• [AIM OF THE TASK]: The full set of records must be printed exactly as given.

[Saved entries]
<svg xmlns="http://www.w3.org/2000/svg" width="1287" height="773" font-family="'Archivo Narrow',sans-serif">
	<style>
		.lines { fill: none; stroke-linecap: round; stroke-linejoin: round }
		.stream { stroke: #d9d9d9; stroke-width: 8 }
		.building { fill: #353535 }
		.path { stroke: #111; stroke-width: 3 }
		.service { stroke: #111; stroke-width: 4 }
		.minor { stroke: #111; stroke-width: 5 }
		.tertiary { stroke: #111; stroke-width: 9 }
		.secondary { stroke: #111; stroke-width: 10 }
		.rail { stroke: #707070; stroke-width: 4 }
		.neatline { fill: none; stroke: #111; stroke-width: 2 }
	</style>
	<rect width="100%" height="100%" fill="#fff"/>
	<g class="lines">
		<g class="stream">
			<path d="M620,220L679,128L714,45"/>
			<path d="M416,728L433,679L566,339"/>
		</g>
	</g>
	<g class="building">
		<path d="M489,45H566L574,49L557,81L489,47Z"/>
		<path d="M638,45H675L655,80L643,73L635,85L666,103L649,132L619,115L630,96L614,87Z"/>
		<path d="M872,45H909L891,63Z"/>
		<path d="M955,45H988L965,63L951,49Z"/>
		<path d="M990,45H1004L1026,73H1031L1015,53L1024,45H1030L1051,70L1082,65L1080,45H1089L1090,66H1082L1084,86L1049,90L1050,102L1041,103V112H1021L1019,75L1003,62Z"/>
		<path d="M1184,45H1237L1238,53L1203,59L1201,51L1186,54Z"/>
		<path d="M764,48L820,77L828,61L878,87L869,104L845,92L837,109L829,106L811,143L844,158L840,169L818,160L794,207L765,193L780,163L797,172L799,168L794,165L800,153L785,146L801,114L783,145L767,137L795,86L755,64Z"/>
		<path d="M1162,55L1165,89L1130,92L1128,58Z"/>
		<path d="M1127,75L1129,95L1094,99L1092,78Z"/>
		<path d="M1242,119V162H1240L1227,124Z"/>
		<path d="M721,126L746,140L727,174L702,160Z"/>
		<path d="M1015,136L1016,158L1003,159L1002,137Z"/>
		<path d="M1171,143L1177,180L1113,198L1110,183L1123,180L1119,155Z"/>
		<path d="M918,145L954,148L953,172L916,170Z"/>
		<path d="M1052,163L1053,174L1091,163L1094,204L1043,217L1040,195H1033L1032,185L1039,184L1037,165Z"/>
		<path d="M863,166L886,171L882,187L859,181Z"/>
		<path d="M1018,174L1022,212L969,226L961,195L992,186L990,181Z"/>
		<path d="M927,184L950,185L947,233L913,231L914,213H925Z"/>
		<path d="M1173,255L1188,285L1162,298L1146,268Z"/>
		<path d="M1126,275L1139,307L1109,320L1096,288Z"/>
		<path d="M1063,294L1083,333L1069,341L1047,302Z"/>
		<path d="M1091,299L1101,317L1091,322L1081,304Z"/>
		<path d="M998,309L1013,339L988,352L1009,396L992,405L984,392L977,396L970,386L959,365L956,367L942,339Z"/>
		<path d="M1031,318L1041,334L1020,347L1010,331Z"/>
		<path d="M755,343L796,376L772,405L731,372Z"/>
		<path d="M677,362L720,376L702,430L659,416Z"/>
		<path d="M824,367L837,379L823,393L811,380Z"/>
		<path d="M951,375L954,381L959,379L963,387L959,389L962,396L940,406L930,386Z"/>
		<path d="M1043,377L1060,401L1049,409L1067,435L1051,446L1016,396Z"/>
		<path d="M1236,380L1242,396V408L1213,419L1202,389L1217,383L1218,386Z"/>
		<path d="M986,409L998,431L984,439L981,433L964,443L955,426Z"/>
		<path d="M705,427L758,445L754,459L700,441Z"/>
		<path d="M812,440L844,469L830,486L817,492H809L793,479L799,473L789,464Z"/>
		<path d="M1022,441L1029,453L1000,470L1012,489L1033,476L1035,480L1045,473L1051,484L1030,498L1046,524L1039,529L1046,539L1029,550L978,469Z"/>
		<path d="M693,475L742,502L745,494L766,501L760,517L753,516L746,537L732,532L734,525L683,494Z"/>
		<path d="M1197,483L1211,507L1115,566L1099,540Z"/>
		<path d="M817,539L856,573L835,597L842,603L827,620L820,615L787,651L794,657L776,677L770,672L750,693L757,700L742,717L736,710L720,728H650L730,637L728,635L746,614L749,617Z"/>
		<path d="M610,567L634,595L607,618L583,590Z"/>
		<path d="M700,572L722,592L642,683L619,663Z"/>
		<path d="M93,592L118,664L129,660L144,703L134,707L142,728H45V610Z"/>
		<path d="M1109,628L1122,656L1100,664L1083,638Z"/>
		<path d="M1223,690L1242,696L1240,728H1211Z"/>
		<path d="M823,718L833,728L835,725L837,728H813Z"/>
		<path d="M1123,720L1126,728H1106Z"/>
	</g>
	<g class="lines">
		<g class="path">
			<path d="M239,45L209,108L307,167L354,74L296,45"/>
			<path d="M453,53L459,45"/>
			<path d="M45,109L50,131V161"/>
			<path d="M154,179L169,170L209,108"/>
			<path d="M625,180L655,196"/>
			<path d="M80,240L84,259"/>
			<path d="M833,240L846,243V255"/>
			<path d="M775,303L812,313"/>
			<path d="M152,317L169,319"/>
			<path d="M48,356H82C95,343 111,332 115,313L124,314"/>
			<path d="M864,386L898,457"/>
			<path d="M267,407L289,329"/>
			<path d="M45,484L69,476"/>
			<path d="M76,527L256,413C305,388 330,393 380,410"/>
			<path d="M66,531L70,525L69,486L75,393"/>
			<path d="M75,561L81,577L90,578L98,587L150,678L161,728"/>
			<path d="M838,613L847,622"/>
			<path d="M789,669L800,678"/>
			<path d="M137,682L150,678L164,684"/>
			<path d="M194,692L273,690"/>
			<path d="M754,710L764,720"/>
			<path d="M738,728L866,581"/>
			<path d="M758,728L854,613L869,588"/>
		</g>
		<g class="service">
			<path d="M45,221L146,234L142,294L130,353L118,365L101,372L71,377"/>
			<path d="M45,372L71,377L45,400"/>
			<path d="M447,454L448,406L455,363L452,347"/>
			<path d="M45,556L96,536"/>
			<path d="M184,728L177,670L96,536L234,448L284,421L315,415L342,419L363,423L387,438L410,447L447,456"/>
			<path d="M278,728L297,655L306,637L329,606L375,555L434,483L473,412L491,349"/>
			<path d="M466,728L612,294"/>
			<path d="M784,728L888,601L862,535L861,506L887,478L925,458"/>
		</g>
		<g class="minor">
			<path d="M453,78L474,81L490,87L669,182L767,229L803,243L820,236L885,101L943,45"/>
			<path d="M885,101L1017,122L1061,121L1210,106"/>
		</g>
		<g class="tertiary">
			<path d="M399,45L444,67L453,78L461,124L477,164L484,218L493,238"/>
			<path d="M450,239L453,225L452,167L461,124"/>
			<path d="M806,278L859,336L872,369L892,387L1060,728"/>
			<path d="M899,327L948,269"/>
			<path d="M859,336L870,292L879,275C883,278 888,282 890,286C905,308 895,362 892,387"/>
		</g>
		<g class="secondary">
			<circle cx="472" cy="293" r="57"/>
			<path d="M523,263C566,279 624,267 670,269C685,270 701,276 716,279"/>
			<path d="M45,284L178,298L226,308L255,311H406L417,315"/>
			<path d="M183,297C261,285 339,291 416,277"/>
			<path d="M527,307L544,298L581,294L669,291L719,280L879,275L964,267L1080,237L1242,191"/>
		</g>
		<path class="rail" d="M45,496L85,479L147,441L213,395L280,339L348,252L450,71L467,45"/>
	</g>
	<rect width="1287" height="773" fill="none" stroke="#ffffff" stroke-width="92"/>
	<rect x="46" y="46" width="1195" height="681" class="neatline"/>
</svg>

• [ANSWER TO THIS TASK]:
<svg xmlns="http://www.w3.org/2000/svg" width="1287" height="773" font-family="'Archivo Narrow',sans-serif">
	<style>
		.lines { fill: none; stroke-linecap: round; stroke-linejoin: round }
		.stream { stroke: #d9d9d9; stroke-width: 8 }
		.building { fill: #353535 }
		.path { stroke: #111; stroke-width: 3 }
		.service { stroke: #111; stroke-width: 4 }
		.minor { stroke: #111; stroke-width: 5 }
		.tertiary { stroke: #111; stroke-width: 9 }
		.secondary { stroke: #111; stroke-width: 10 }
		.rail { stroke: #707070; stroke-width: 4 }
		.neatline { fill: none; stroke: #111; stroke-width: 2 }
	</style>
	<rect width="100%" height="100%" fill="#fff"/>
	<g class="lines">
		<g class="stream">
			<path d="M620,220L679,128L714,45"/>
			<path d="M416,728L433,679L566,339"/>
		</g>
	</g>
	<g class="building">
		<path d="M489,45H566L574,49L557,81L489,47Z"/>
		<path d="M638,45H675L655,80L643,73L635,85L666,103L649,132L619,115L630,96L614,87Z"/>
		<path d="M872,45H909L891,63Z"/>
		<path d="M955,45H988L965,63L951,49Z"/>
		<path d="M990,45H1004L1026,73H1031L1015,53L1024,45H1030L1051,70L1082,65L1080,45H1089L1090,66H1082L1084,86L1049,90L1050,102L1041,103V112H1021L1019,75L1003,62Z"/>
		<path d="M1184,45H1237L1238,53L1203,59L1201,51L1186,54Z"/>
		<path d="M764,48L820,77L828,61L878,87L869,104L845,92L837,109L829,106L811,143L844,158L840,169L818,160L794,207L765,193L780,163L797,172L799,168L794,165L800,153L785,146L801,114L783,145L767,137L795,86L755,64Z"/>
		<path d="M1162,55L1165,89L1130,92L1128,58Z"/>
		<path d="M1127,75L1129,95L1094,99L1092,78Z"/>
		<path d="M1242,119V162H1240L1227,124Z"/>
		<path d="M721,126L746,140L727,174L702,160Z"/>
		<path d="M1015,136L1016,158L1003,159L1002,137Z"/>
		<path d="M1171,143L1177,180L1113,198L1110,183L1123,180L1119,155Z"/>
		<path d="M918,145L954,148L953,172L916,170Z"/>
		<path d="M1052,163L1053,174L1091,163L1094,204L1043,217L1040,195H1033L1032,185L1039,184L1037,165Z"/>
		<path d="M863,166L886,171L882,187L859,181Z"/>
		<path d="M1018,174L1022,212L969,226L961,195L992,186L990,181Z"/>
		<path d="M927,184L950,185L947,233L913,231L914,213H925Z"/>
		<path d="M1173,255L1188,285L1162,298L1146,268Z"/>
		<path d="M1126,275L1139,307L1109,320L1096,288Z"/>
		<path d="M1063,294L1083,333L1069,341L1047,302Z"/>
		<path d="M1091,299L1101,317L1091,322L1081,304Z"/>
		<path d="M998,309L1013,339L988,352L1009,396L992,405L984,392L977,396L970,386L959,365L956,367L942,339Z"/>
		<path d="M1031,318L1041,334L1020,347L1010,331Z"/>
		<path d="M755,343L796,376L772,405L731,372Z"/>
		<path d="M677,362L720,376L702,430L659,416Z"/>
		<path d="M824,367L837,379L823,393L811,380Z"/>
		<path d="M951,375L954,381L959,379L963,387L959,389L962,396L940,406L930,386Z"/>
		<path d="M1043,377L1060,401L1049,409L1067,435L1051,446L1016,396Z"/>
		<path d="M1236,380L1242,396V408L1213,419L1202,389L1217,383L1218,386Z"/>
		<path d="M986,409L998,431L984,439L981,433L964,443L955,426Z"/>
		<path d="M705,427L758,445L754,459L700,441Z"/>
		<path d="M812,440L844,469L830,486L817,492H809L793,479L799,473L789,464Z"/>
		<path d="M1022,441L1029,453L1000,470L1012,489L1033,476L1035,480L1045,473L1051,484L1030,498L1046,524L1039,529L1046,539L1029,550L978,469Z"/>
		<path d="M693,475L742,502L745,494L766,501L760,517L753,516L746,537L732,532L734,525L683,494Z"/>
		<path d="M1197,483L1211,507L1115,566L1099,540Z"/>
		<path d="M817,539L856,573L835,597L842,603L827,620L820,615L787,651L794,657L776,677L770,672L750,693L757,700L742,717L736,710L720,728H650L730,637L728,635L746,614L749,617Z"/>
		<path d="M610,567L634,595L607,618L583,590Z"/>
		<path d="M700,572L722,592L642,683L619,663Z"/>
		<path d="M93,592L118,664L129,660L144,703L134,707L142,728H45V610Z"/>
		<path d="M1109,628L1122,656L1100,664L1083,638Z"/>
		<path d="M1223,690L1242,696L1240,728H1211Z"/>
		<path d="M823,718L833,728L835,725L837,728H813Z"/>
		<path d="M1123,720L1126,728H1106Z"/>
	</g>
	<g class="lines">
		<g class="path">
			<path d="M239,45L209,108L307,167L354,74L296,45"/>
			<path d="M453,53L459,45"/>
			<path d="M45,109L50,131V161"/>
			<path d="M154,179L169,170L209,108"/>
			<path d="M625,180L655,196"/>
			<path d="M80,240L84,259"/>
			<path d="M833,240L846,243V255"/>
			<path d="M775,303L812,313"/>
			<path d="M152,317L169,319"/>
			<path d="M48,356H82C95,343 111,332 115,313L124,314"/>
			<path d="M864,386L898,457"/>
			<path d="M267,407L289,329"/>
			<path d="M45,484L69,476"/>
			<path d="M76,527L256,413C305,388 330,393 380,410"/>
			<path d="M66,531L70,525L69,486L75,393"/>
			<path d="M75,561L81,577L90,578L98,587L150,678L161,728"/>
			<path d="M838,613L847,622"/>
			<path d="M789,669L800,678"/>
			<path d="M137,682L150,678L164,684"/>
			<path d="M194,692L273,690"/>
			<path d="M754,710L764,720"/>
			<path d="M738,728L866,581"/>
			<path d="M758,728L854,613L869,588"/>
		</g>
		<g class="service">
			<path d="M45,221L146,234L142,294L130,353L118,365L101,372L71,377"/>
			<path d="M45,372L71,377L45,400"/>
			<path d="M447,454L448,406L455,363L452,347"/>
			<path d="M45,556L96,536"/>
			<path d="M184,728L177,670L96,536L234,448L284,421L315,415L342,419L363,423L387,438L410,447L447,456"/>
			<path d="M278,728L297,655L306,637L329,606L375,555L434,483L473,412L491,349"/>
			<path d="M466,728L612,294"/>
			<path d="M784,728L888,601L862,535L861,506L887,478L925,458"/>
		</g>
		<g class="minor">
			<path d="M453,78L474,81L490,87L669,182L767,229L803,243L820,236L885,101L943,45"/>
			<path d="M885,101L1017,122L1061,121L1210,106"/>
		</g>
		<g class="tertiary">
			<path d="M399,45L444,67L453,78L461,124L477,164L484,218L493,238"/>
			<path d="M450,239L453,225L452,167L461,124"/>
			<path d="M806,278L859,336L872,369L892,387L1060,728"/>
			<path d="M899,327L948,269"/>
			<path d="M859,336L870,292L879,275C883,278 888,282 890,286C905,308 895,362 892,387"/>
		</g>
		<g class="secondary">
			<circle cx="472" cy="293" r="57"/>
			<path d="M523,263C566,279 624,267 670,269C685,270 701,276 716,279"/>
			<path d="M45,284L178,298L226,308L255,311H406L417,315"/>
			<path d="M183,297C261,285 339,291 416,277"/>
			<path d="M527,307L544,298L581,294L669,291L719,280L879,275L964,267L1080,237L1242,191"/>
		</g>
		<path class="rail" d="M45,496L85,479L147,441L213,395L280,339L348,252L450,71L467,45"/>
	</g>
	<rect width="1287" height="773" fill="none" stroke="#ffffff" stroke-width="92"/>
	<rect x="46" y="46" width="1195" height="681" class="neatline"/>
</svg>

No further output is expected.